*What you have to do*.
Reproduce every line of the items below word for word, with nothing added, dropped, or changed.

*Extracted records*.
########################################
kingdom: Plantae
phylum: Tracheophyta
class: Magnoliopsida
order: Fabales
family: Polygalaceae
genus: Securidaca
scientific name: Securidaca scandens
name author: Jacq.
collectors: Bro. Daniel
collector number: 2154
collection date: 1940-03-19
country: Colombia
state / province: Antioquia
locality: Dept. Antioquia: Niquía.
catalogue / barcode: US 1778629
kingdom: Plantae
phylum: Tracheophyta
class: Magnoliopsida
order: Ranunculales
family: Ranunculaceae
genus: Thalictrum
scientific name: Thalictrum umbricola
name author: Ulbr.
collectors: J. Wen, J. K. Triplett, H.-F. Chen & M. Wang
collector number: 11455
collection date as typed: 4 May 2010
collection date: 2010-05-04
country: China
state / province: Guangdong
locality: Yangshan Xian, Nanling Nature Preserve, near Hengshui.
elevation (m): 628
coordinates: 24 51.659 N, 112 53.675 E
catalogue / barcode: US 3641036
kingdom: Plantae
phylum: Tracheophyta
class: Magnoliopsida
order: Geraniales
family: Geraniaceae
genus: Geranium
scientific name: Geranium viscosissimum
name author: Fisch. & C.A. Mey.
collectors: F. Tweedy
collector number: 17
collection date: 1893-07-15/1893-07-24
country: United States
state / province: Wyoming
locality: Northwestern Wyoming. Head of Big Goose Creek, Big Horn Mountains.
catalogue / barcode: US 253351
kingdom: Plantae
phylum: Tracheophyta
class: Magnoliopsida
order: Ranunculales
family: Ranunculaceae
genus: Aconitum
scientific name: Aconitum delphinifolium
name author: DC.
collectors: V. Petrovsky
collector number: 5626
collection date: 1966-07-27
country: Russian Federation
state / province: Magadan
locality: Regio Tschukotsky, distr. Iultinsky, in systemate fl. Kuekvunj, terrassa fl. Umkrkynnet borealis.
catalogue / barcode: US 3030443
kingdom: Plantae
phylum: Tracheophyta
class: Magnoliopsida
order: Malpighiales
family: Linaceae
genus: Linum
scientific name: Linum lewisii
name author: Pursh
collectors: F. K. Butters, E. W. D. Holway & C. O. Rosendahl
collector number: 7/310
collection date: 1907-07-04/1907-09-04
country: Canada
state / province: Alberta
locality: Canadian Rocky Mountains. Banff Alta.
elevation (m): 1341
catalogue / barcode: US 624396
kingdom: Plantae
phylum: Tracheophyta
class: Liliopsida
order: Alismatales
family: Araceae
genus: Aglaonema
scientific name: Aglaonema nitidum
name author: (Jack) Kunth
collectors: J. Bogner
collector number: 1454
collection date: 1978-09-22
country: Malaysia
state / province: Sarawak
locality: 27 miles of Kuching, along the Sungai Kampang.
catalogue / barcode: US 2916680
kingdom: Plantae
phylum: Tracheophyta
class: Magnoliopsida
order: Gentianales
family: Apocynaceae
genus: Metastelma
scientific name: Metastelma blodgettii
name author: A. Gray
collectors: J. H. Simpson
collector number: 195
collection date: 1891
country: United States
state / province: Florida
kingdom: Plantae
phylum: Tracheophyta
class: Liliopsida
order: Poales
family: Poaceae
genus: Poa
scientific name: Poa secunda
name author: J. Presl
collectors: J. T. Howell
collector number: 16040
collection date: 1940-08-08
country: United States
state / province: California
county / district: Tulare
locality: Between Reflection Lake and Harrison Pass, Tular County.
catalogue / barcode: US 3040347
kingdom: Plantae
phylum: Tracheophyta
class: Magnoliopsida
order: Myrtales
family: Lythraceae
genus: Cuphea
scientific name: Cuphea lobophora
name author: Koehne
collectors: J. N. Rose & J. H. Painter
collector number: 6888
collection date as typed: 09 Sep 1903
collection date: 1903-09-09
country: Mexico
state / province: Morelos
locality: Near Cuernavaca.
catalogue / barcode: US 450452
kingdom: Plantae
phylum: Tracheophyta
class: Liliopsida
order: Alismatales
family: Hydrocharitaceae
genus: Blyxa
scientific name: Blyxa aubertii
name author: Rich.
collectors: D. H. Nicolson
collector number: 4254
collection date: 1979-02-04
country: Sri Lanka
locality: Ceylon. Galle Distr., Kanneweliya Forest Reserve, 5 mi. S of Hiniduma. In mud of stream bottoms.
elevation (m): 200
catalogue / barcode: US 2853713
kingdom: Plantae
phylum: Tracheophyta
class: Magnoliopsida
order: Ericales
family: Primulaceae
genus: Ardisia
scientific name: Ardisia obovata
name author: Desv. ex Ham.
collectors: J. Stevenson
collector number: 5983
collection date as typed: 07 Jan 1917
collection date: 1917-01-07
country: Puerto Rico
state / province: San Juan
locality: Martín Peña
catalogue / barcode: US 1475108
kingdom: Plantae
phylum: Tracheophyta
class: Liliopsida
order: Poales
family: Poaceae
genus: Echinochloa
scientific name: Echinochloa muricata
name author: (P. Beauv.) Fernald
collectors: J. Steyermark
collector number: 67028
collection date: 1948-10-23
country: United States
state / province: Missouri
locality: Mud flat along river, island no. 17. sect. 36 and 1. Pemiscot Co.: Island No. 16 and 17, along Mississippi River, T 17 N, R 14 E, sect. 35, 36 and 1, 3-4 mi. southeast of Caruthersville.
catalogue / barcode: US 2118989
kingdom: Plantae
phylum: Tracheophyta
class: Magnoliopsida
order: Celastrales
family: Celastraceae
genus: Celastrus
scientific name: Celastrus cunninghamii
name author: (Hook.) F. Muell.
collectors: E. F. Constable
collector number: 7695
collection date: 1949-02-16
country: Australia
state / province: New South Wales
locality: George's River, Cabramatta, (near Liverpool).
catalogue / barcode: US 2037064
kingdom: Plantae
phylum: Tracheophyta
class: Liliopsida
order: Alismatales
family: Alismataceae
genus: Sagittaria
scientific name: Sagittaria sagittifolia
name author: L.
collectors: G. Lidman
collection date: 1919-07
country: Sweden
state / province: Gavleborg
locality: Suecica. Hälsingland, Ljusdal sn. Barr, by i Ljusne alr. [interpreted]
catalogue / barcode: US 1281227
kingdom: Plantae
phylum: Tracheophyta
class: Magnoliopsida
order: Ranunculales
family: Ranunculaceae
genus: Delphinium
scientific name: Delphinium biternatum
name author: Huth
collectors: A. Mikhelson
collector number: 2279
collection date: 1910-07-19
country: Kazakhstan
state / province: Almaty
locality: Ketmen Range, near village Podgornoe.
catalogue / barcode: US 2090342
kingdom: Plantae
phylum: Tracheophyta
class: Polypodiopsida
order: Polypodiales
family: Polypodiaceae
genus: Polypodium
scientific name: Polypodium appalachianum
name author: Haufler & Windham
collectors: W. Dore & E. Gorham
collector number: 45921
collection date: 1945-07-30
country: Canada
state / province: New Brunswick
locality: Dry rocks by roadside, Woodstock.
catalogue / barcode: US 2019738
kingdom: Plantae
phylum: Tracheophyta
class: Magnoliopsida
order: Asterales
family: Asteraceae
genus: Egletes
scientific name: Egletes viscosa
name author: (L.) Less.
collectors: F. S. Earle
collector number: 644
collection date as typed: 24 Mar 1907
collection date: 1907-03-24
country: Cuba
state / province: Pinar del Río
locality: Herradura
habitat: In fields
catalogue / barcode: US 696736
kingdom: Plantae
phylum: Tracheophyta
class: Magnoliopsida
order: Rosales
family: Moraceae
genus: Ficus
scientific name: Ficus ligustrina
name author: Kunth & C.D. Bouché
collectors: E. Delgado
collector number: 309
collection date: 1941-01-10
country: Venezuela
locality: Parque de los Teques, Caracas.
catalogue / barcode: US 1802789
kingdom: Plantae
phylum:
########################################
*Exercise output*.
kingdom: Plantae
phylum: Tracheophyta
class: Magnoliopsida
order: Fabales
family: Polygalaceae
genus: Securidaca
scientific name: Securidaca scandens
name author: Jacq.
collectors: Bro. Daniel
collector number: 2154
collection date: 1940-03-19
country: Colombia
state / province: Antioquia
locality: Dept. Antioquia: Niquía.
catalogue / barcode: US 1778629
kingdom: Plantae
phylum: Tracheophyta
class: Magnoliopsida
order: Ranunculales
family: Ranunculaceae
genus: Thalictrum
scientific name: Thalictrum umbricola
name author: Ulbr.
collectors: J. Wen, J. K. Triplett, H.-F. Chen & M. Wang
collector number: 11455
collection date as typed: 4 May 2010
collection date: 2010-05-04
country: China
state / province: Guangdong
locality: Yangshan Xian, Nanling Nature Preserve, near Hengshui.
elevation (m): 628
coordinates: 24 51.659 N, 112 53.675 E
catalogue / barcode: US 3641036
kingdom: Plantae
phylum: Tracheophyta
class: Magnoliopsida
order: Geraniales
family: Geraniaceae
genus: Geranium
scientific name: Geranium viscosissimum
name author: Fisch. & C.A. Mey.
collectors: F. Tweedy
collector number: 17
collection date: 1893-07-15/1893-07-24
country: United States
state / province: Wyoming
locality: Northwestern Wyoming. Head of Big Goose Creek, Big Horn Mountains.
catalogue / barcode: US 253351
kingdom: Plantae
phylum: Tracheophyta
class: Magnoliopsida
order: Ranunculales
family: Ranunculaceae
genus: Aconitum
scientific name: Aconitum delphinifolium
name author: DC.
collectors: V. Petrovsky
collector number: 5626
collection date: 1966-07-27
country: Russian Federation
state / province: Magadan
locality: Regio Tschukotsky, distr. Iultinsky, in systemate fl. Kuekvunj, terrassa fl. Umkrkynnet borealis.
catalogue / barcode: US 3030443
kingdom: Plantae
phylum: Tracheophyta
class: Magnoliopsida
order: Malpighiales
family: Linaceae
genus: Linum
scientific name: Linum lewisii
name author: Pursh
collectors: F. K. Butters, E. W. D. Holway & C. O. Rosendahl
collector number: 7/310
collection date: 1907-07-04/1907-09-04
country: Canada
state / province: Alberta
locality: Canadian Rocky Mountains. Banff Alta.
elevation (m): 1341
catalogue / barcode: US 624396
kingdom: Plantae
phylum: Tracheophyta
class: Liliopsida
order: Alismatales
family: Araceae
genus: Aglaonema
scientific name: Aglaonema nitidum
name author: (Jack) Kunth
collectors: J. Bogner
collector number: 1454
collection date: 1978-09-22
country: Malaysia
state / province: Sarawak
locality: 27 miles of Kuching, along the Sungai Kampang.
catalogue / barcode: US 2916680
kingdom: Plantae
phylum: Tracheophyta
class: Magnoliopsida
order: Gentianales
family: Apocynaceae
genus: Metastelma
scientific name: Metastelma blodgettii
name author: A. Gray
collectors: J. H. Simpson
collector number: 195
collection date: 1891
country: United States
state / province: Florida
kingdom: Plantae
phylum: Tracheophyta
class: Liliopsida
order: Poales
family: Poaceae
genus: Poa
scientific name: Poa secunda
name author: J. Presl
collectors: J. T. Howell
collector number: 16040
collection date: 1940-08-08
country: United States
state / province: California
county / district: Tulare
locality: Between Reflection Lake and Harrison Pass, Tular County.
catalogue / barcode: US 3040347
kingdom: Plantae
phylum: Tracheophyta
class: Magnoliopsida
order: Myrtales
family: Lythraceae
genus: Cuphea
scientific name: Cuphea lobophora
name author: Koehne
collectors: J. N. Rose & J. H. Painter
collector number: 6888
collection date as typed: 09 Sep 1903
collection date: 1903-09-09
country: Mexico
state / province: Morelos
locality: Near Cuernavaca.
catalogue / barcode: US 450452
kingdom: Plantae
phylum: Tracheophyta
class: Liliopsida
order: Alismatales
family: Hydrocharitaceae
genus: Blyxa
scientific name: Blyxa aubertii
name author: Rich.
collectors: D. H. Nicolson
collector number: 4254
collection date: 1979-02-04
country: Sri Lanka
locality: Ceylon. Galle Distr., Kanneweliya Forest Reserve, 5 mi. S of Hiniduma. In mud of stream bottoms.
elevation (m): 200
catalogue / barcode: US 2853713
kingdom: Plantae
phylum: Tracheophyta
class: Magnoliopsida
order: Ericales
family: Primulaceae
genus: Ardisia
scientific name: Ardisia obovata
name author: Desv. ex Ham.
collectors: J. Stevenson
collector number: 5983
collection date as typed: 07 Jan 1917
collection date: 1917-01-07
country: Puerto Rico
state / province: San Juan
locality: Martín Peña
catalogue / barcode: US 1475108
kingdom: Plantae
phylum: Tracheophyta
class: Liliopsida
order: Poales
family: Poaceae
genus: Echinochloa
scientific name: Echinochloa muricata
name author: (P. Beauv.) Fernald
collectors: J. Steyermark
collector number: 67028
collection date: 1948-10-23
country: United States
state / province: Missouri
locality: Mud flat along river, island no. 17. sect. 36 and 1. Pemiscot Co.: Island No. 16 and 17, along Mississippi River, T 17 N, R 14 E, sect. 35, 36 and 1, 3-4 mi. southeast of Caruthersville.
catalogue / barcode: US 2118989
kingdom: Plantae
phylum: Tracheophyta
class: Magnoliopsida
order: Celastrales
family: Celastraceae
genus: Celastrus
scientific name: Celastrus cunninghamii
name author: (Hook.) F. Muell.
collectors: E. F. Constable
collector number: 7695
collection date: 1949-02-16
country: Australia
state / province: New South Wales
locality: George's River, Cabramatta, (near Liverpool).
catalogue / barcode: US 2037064
kingdom: Plantae
phylum: Tracheophyta
class: Liliopsida
order: Alismatales
family: Alismataceae
genus: Sagittaria
scientific name: Sagittaria sagittifolia
name author: L.
collectors: G. Lidman
collection date: 1919-07
country: Sweden
state / province: Gavleborg
locality: Suecica. Hälsingland, Ljusdal sn. Barr, by i Ljusne alr. [interpreted]
catalogue / barcode: US 1281227
kingdom: Plantae
phylum: Tracheophyta
class: Magnoliopsida
order: Ranunculales
family: Ranunculaceae
genus: Delphinium
scientific name: Delphinium biternatum
name author: Huth
collectors: A. Mikhelson
collector number: 2279
collection date: 1910-07-19
country: Kazakhstan
state / province: Almaty
locality: Ketmen Range, near village Podgornoe.
catalogue / barcode: US 2090342
kingdom: Plantae
phylum: Tracheophyta
class: Polypodiopsida
order: Polypodiales
family: Polypodiaceae
genus: Polypodium
scientific name: Polypodium appalachianum
name author: Haufler & Windham
collectors: W. Dore & E. Gorham
collector number: 45921
collection date: 1945-07-30
country: Canada
state / province: New Brunswick
locality: Dry rocks by roadside, Woodstock.
catalogue / barcode: US 2019738
kingdom: Plantae
phylum: Tracheophyta
class: Magnoliopsida
order: Asterales
family: Asteraceae
genus: Egletes
scientific name: Egletes viscosa
name author: (L.) Less.
collectors: F. S. Earle
collector number: 644
collection date as typed: 24 Mar 1907
collection date: 1907-03-24
country: Cuba
state / province: Pinar del Río
locality: Herradura
habitat: In fields
catalogue / barcode: US 696736
kingdom: Plantae
phylum: Tracheophyta
class: Magnoliopsida
order: Rosales
family: Moraceae
genus: Ficus
scientific name: Ficus ligustrina
name author: Kunth & C.D. Bouché
collectors: E. Delgado
collector number: 309
collection date: 1941-01-10
country: Venezuela
locality: Parque de los Teques, Caracas.
catalogue / barcode: US 1802789
kingdom: Plantae
phylum:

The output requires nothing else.